(PASSAGE SHOWN)
The risk management committee assists our executive officers in overseeing and reviewing our enterprise risk management activities including the principles, policies, process, procedures and instruments employed to manage risk. The risk management committee reports periodically to the executive board on how risks have been monitored, what are the most important risks we are exposed to and their impact on cash flows.
The risk management policy and the risk management procedures, that complement the normative of risk management governance model, explicitly prohibit speculative transactions with derivatives and require the diversification of operations and counterparties.
Besides the risk management governance model, Vale has put in place a well defined corporate governance structure. The recommendation and execution of the derivative transactions are implemented by different and independent areas. It is the responsibility of the risk management department to define and propose to the risk management committee market risk mitigation strategies consistent with Vale’s and its wholly owned subsidiaries corporate strategy. It is the responsibility of the finance department the execution of the risk mitigation strategies through the use of derivatives. The independence of the areas guarantees an effective control on these operations.

(QUESTIONS)
- 1) Answer these questions using the passage on risk management.
(a) To whom does the risk management committee report periodically?
(b) What kind of transactions with derivatives do the risk management policy and procedures explicitly prohibit?
(c) Which department is responsible for executing the risk mitigation strategies through the use of derivatives?
- 2) Repeat everything in the passage on risk management from "The risk management committee assists" down to "operations and counterparties.", keeping every word unchanged.

Pose landmark coordinates
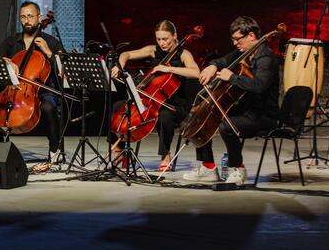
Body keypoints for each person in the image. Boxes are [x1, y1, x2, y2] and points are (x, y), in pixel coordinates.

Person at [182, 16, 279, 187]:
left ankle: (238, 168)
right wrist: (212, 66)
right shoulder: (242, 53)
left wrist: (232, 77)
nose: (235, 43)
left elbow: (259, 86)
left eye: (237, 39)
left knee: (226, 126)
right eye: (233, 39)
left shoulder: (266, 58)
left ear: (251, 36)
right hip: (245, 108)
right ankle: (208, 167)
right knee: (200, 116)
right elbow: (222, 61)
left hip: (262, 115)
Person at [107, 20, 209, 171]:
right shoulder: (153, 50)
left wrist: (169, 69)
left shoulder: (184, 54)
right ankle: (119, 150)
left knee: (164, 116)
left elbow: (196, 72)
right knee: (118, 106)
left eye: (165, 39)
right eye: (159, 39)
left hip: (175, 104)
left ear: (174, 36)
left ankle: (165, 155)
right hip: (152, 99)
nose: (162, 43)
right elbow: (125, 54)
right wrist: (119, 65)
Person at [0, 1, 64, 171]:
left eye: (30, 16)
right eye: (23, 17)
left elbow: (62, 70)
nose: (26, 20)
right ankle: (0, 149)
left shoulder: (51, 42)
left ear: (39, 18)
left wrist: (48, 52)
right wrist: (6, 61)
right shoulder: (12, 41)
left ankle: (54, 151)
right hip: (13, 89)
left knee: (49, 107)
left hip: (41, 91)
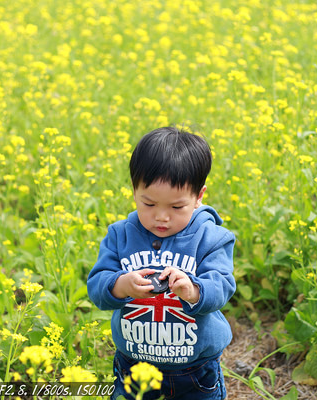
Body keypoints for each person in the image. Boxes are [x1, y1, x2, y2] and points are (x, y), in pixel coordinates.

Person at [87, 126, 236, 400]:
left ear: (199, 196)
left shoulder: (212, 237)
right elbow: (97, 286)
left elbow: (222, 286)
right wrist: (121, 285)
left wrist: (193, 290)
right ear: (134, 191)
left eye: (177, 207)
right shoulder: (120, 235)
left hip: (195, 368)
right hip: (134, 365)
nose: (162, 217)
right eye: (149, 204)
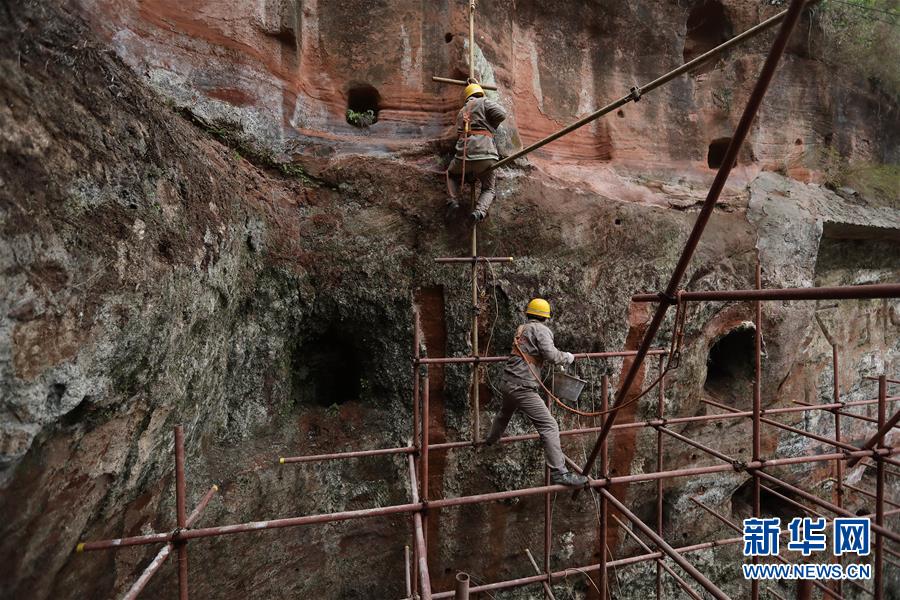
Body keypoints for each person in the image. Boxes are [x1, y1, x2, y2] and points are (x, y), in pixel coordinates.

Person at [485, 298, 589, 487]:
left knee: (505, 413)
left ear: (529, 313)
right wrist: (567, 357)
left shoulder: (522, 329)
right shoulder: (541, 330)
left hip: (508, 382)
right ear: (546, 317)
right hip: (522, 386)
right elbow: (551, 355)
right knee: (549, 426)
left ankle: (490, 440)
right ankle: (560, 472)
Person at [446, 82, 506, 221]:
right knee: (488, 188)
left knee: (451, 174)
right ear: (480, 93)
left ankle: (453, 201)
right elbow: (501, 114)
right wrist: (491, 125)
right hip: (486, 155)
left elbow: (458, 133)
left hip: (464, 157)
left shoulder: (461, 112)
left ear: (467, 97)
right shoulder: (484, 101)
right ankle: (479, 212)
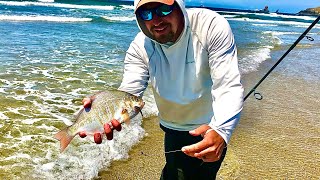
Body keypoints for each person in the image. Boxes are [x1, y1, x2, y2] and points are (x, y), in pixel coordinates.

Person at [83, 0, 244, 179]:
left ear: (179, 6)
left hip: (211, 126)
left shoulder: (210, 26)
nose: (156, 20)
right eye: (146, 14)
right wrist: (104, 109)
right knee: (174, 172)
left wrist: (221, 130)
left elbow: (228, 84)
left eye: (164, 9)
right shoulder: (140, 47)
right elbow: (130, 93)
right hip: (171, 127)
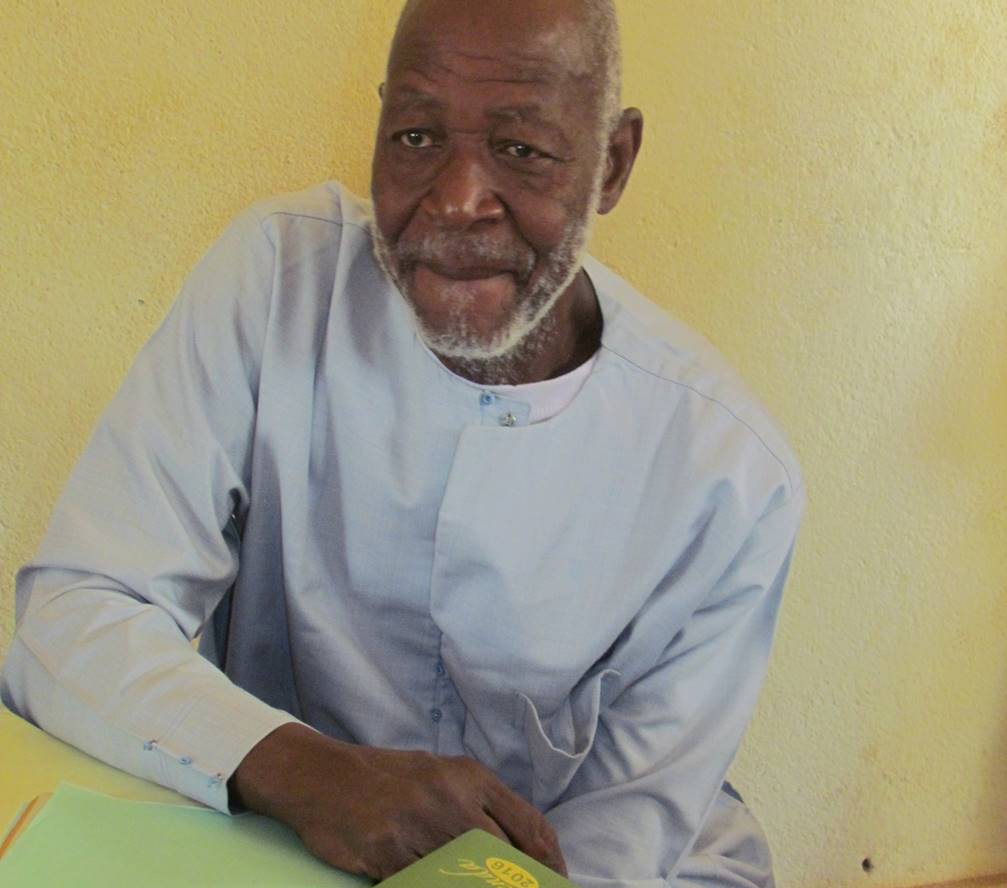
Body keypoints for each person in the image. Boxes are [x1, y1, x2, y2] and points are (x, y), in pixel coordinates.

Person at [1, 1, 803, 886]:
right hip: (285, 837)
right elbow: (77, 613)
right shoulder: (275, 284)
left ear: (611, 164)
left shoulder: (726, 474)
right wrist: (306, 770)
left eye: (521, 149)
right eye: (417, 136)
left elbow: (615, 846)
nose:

(RESPONSES)
- 1)
(a) The executive board.
(b) Speculative transactions.
(c) The finance department.

- 2)
The risk management committee assists our executive officers in overseeing and reviewing our enterprise risk management activities including the principles, policies, process, procedures and instruments employed to manage risk. The risk management committee reports periodically to the executive board on how risks have been monitored, what are the most important risks we are exposed to and their impact on cash flows.
The risk management policy and the risk management procedures, that complement the normative of risk management governance model, explicitly prohibit speculative transactions with derivatives and require the diversification of operations and counterparties.